Die Menge und Komplexität wissenschaftlicher Daten nehmen im Forschungsalltag ständig zu. Damit steigt die Notwendigkeit, diese Daten zu organisieren, zu dokumentieren, zu speichern und anderen verfügbar zu machen. Ein
verantwortungsvolles Datenmanagement unterstützt Forschende und trägt dazu bei, dass Forschungsergebnisse
nachvollziehbar werden und besser nachgenutzt werden können. Außerdem ist Datenmanagement ein wesentlicher
Eckpunkt der guten wissenschaftlichen Praxis (GWP) und wird zunehmend von Forschungsförderern erwartet.

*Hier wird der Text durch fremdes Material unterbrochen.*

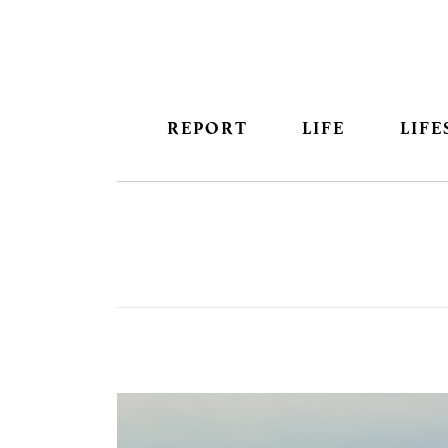
REPORT
LIFE
LIFE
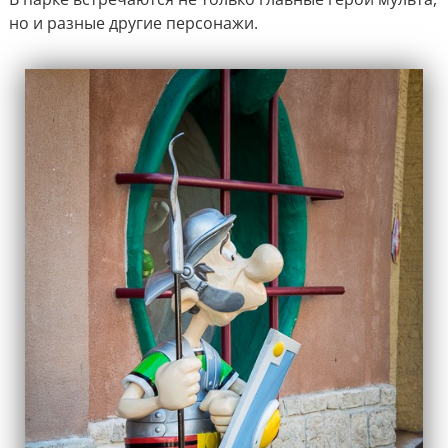
но и разные другие персонажи.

„Der Begriff Forschungsdatenmanagement bezeichnet strukturierte Maßnahmen im Kontext der Arbeit mit Forschungsdaten, die u. a. darauf abzielen, Daten unabhängig von den an der Erhebung beteiligten Personen langfristig nutz- bzw. nachnutzbar zu machen und somit die Effizienz der Forschung zu steigern (z. B. im Kontext der Forschung einer Arbeitsgruppe, aber auch mit Blick auf den weltweiten wissenschaftlichen Fortschritt). Ein weiteres Ziel besteht in der Umsetzung rechtlicher Vorgaben und ethischer guter Praktiken im Umgang mit sensiblen Daten, wie beispielsweise personenbezogenen Daten. Forschungsdatenmanagement umfasst nicht nur das Veröffentlichen von Daten (Open Data), sondern auch Maßnahmen entlang der vorangehenden Schritte des gesamten Datenlebenszyklus sowie der Datenarchivierung und -nachnutzung.“
Quelle: Redaktion von forschungsdaten.info. "Glossar". forschungsdaten.info, 05. Februar 2026. forschungsdaten.info/praxis-kompakt/glossar/.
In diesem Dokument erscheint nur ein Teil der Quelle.